A: Key evaluation criteria: - Junior: Can write a class with fields, constructor, getters/setters. Knows private vs public. Can explain this and static. - Middle: Can explain the equals/hashCode contract with HashMap context. Knows immutable class design. Understands instanceof vs getClass() in equals. Uses Objects.requireNonNull(). - Senior: Can discuss object memory layout, escape analysis, JPA entity identity issues. Knows sealed classes and their JIT implications. Can design GC-friendly object models.

Q: How important is OOP knowledge for Spring Boot interviews?

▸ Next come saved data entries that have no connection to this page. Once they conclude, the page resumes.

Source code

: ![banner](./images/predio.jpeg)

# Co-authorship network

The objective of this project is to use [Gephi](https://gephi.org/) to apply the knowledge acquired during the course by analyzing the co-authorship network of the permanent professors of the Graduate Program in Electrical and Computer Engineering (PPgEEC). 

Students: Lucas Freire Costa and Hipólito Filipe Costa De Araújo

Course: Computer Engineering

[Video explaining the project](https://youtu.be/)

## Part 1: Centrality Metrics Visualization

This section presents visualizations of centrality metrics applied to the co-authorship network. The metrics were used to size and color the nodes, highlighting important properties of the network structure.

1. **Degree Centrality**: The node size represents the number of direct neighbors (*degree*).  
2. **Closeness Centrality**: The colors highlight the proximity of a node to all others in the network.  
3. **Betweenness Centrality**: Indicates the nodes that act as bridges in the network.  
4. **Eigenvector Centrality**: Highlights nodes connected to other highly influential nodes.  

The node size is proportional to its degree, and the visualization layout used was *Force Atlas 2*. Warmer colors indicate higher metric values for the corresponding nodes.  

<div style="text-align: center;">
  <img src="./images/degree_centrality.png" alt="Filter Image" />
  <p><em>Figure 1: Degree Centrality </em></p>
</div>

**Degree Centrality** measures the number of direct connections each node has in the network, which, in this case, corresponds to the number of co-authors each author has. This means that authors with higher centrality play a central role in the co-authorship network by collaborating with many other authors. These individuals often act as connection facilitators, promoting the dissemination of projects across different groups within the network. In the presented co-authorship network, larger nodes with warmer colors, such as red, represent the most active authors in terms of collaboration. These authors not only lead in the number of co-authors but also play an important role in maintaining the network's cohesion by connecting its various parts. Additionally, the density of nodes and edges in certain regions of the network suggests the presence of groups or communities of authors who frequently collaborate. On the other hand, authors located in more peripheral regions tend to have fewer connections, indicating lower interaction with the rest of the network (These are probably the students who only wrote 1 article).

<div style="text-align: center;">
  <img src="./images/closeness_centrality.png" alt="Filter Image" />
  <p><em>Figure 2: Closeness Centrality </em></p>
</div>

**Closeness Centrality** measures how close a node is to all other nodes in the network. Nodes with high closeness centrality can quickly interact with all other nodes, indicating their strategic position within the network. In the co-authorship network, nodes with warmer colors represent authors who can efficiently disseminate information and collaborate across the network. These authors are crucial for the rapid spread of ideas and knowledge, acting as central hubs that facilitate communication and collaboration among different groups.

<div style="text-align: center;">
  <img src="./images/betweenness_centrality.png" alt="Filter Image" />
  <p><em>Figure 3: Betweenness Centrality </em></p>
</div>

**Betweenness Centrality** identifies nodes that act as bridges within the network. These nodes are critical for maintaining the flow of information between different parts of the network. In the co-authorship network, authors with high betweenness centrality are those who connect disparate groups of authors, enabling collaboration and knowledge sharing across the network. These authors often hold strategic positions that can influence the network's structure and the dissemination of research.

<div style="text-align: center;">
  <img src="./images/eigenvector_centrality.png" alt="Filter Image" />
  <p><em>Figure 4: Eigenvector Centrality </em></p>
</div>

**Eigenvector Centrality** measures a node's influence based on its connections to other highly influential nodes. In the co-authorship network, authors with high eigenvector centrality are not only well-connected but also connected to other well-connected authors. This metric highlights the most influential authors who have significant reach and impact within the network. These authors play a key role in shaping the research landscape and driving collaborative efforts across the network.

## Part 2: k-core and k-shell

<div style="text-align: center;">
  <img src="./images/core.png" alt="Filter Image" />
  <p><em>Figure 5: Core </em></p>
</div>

A: Very important. Spring Boot is built entirely on OOP: - @Service, @Repository, @Controller are classes with constructor injection - JPA entities require correct equals()/hashCode() - DTOs benefit from records or Builder pattern - Spring AOP uses object proxying (dynamic subclasses)

Every Spring Boot question implicitly tests your OOP understanding.

Q: What is the difference between composition and inheritance?

A:

Aspect Inheritance Composition
Relationship "is-a" "has-a"
Coupling Tight Loose
Flexibility Fixed at compile time Can change at runtime
When to use True type hierarchy Code reuse without type relationship
// ❌ Inheritance abuse
class Stack extends ArrayList { ... } // Stack "is-a" ArrayList? No.

// ✅ Composition
class Stack {
    private final List<Object> items = new ArrayList<>(); // Stack "has-a" List
    public void push(Object item) { items.add(item); }
    public Object pop() { return items.remove(items.size() - 1); }
}

Rule: Favor composition over inheritance (Effective Java, Item 18).